* _What you have to do_: Reproduce the listing below exactly. Pictures do not belong in the copy.
=======
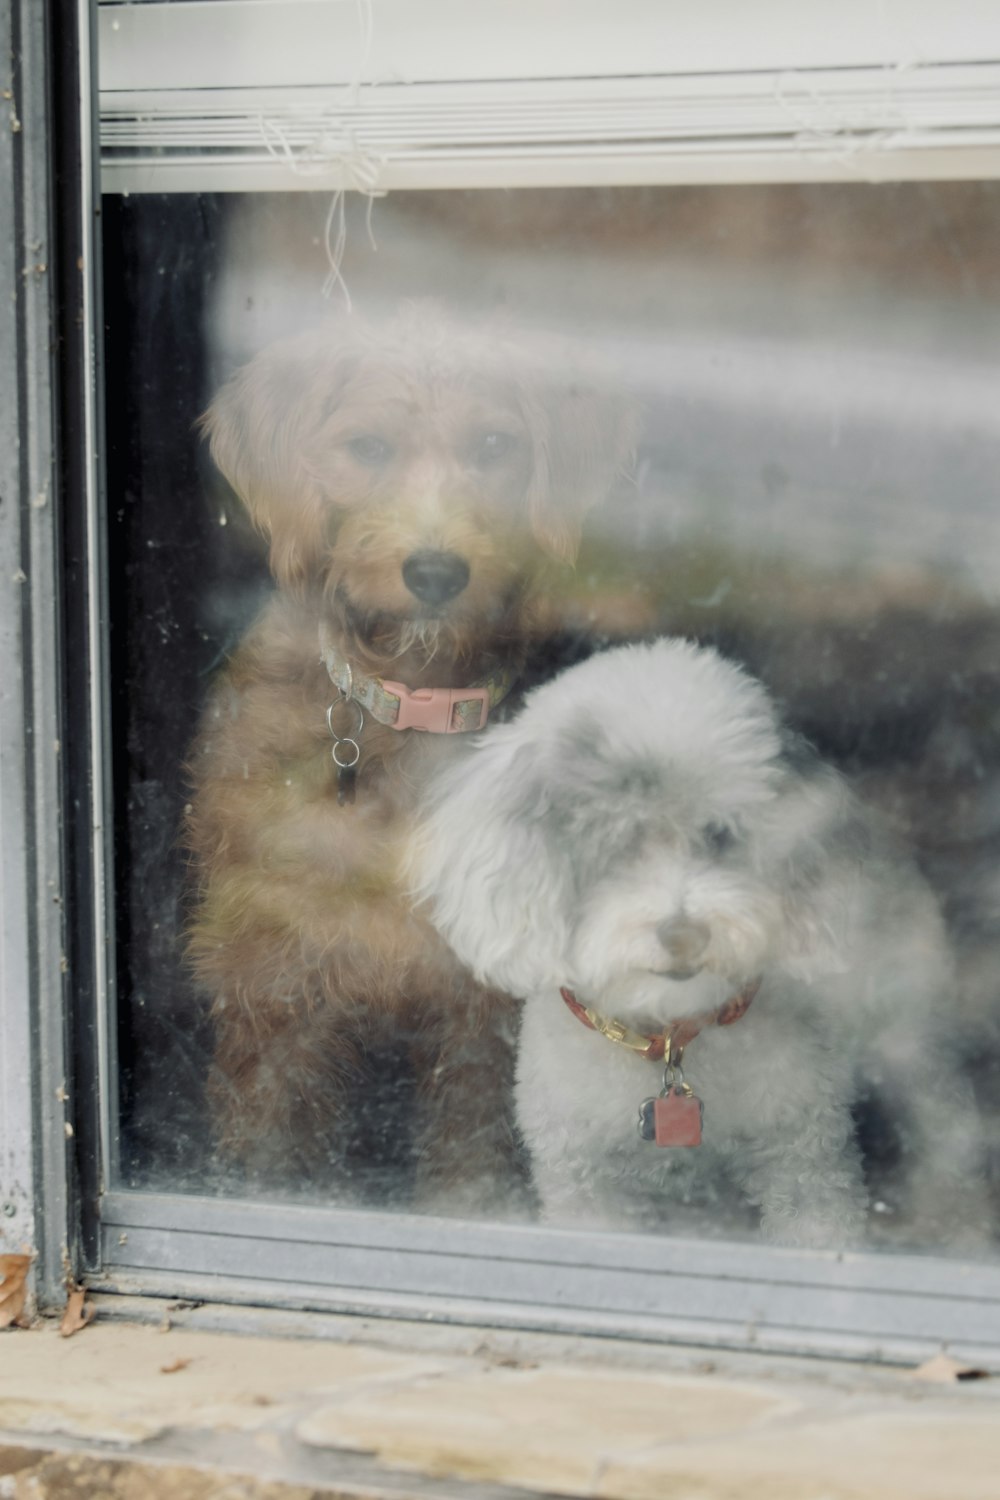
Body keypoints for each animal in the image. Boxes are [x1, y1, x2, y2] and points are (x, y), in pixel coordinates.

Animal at [183, 301, 638, 1206]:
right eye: (367, 447)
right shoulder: (275, 989)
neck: (412, 713)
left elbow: (470, 1164)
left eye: (494, 446)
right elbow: (267, 1153)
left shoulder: (479, 1017)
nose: (435, 572)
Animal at [410, 639, 989, 1248]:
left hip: (909, 1039)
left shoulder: (805, 1157)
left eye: (720, 834)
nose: (684, 932)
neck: (669, 1037)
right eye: (615, 845)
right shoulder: (583, 1176)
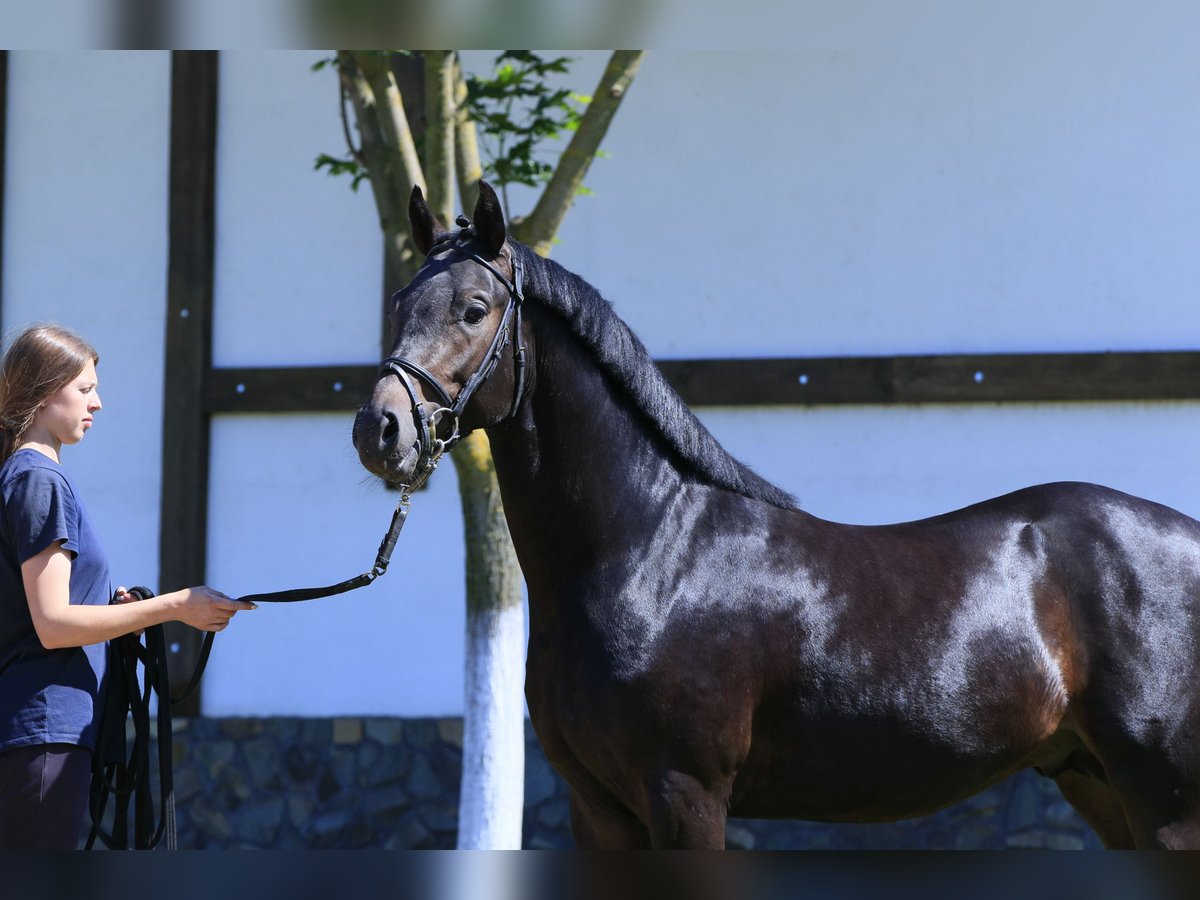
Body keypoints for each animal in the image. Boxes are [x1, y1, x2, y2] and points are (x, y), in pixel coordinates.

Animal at [350, 184, 1200, 854]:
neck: (649, 557)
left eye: (474, 308)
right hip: (1094, 780)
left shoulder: (685, 795)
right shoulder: (600, 812)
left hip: (1163, 799)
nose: (380, 430)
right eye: (397, 303)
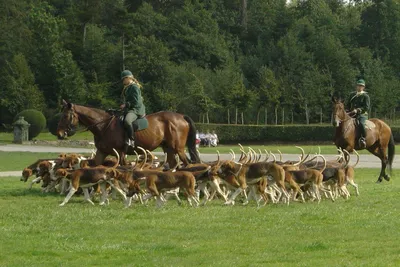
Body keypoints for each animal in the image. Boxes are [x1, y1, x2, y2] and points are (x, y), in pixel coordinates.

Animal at [56, 100, 200, 168]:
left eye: (65, 116)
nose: (59, 134)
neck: (103, 126)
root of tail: (181, 116)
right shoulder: (101, 152)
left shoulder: (120, 152)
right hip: (168, 149)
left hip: (178, 148)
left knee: (187, 163)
=======
* _Your solution_:
Body keypoints for each animal in the image. Boxes are [x1, y1, x2, y2] and points are (x, y), in pixel coordinates.

Animal at [183, 301, 638, 1206]:
right eye: (367, 447)
right shoulder: (275, 989)
neck: (412, 713)
left elbow: (470, 1164)
left eye: (494, 446)
right elbow: (267, 1153)
left shoulder: (479, 1017)
nose: (435, 572)
Animal at [410, 639, 989, 1248]:
left hip: (909, 1039)
left shoulder: (805, 1157)
left eye: (720, 834)
nose: (684, 932)
neck: (669, 1037)
right eye: (615, 845)
right shoulder: (583, 1176)
Body keypoints for each animal in the image. Boxes are [x1, y1, x2, y2] and points are (x, y), in pixel coordinates.

Animal at [350, 184, 1200, 854]:
neck: (649, 557)
left eye: (474, 308)
right hip: (1094, 780)
left shoulder: (685, 795)
right shoulder: (600, 812)
left hip: (1163, 799)
nose: (380, 430)
right eye: (397, 303)
Body keypoints for each animal in the image. Boxes are [x1, y1, x2, y2] and points are (x, y), in pixel coordinates.

Animal at [56, 100, 200, 168]:
left eye: (65, 116)
nose: (59, 134)
neck: (103, 126)
root of tail: (181, 116)
right shoulder: (101, 152)
left shoulder: (120, 152)
right hip: (168, 149)
left hip: (178, 148)
left knee: (187, 163)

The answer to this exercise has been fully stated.